The answer must be every line below that contains the string "scenery".

Extracted page text data

-.-.-

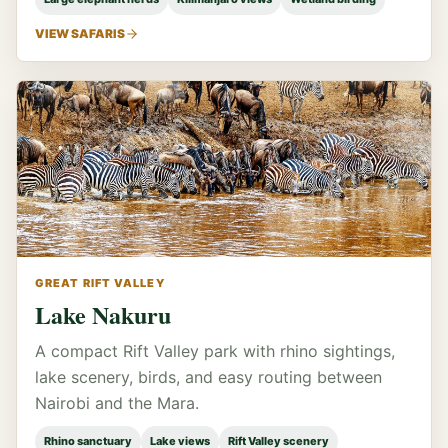
VIEW SAFARIS
GREAT RIFT VALLEY
Lake Nakuru
A compact Rift Valley park with rhino sightings,
lake scenery, birds, and easy routing between
Nairobi and the Mara.
Rhino sanctuary
Lake views
Rift Valley scenery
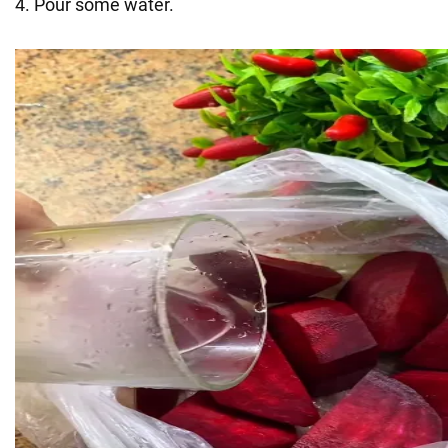
4. Pour some water.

-.-.-

*TASK SOLUTION*.
lake scenery, birds, and easy routing between
Rift Valley scenery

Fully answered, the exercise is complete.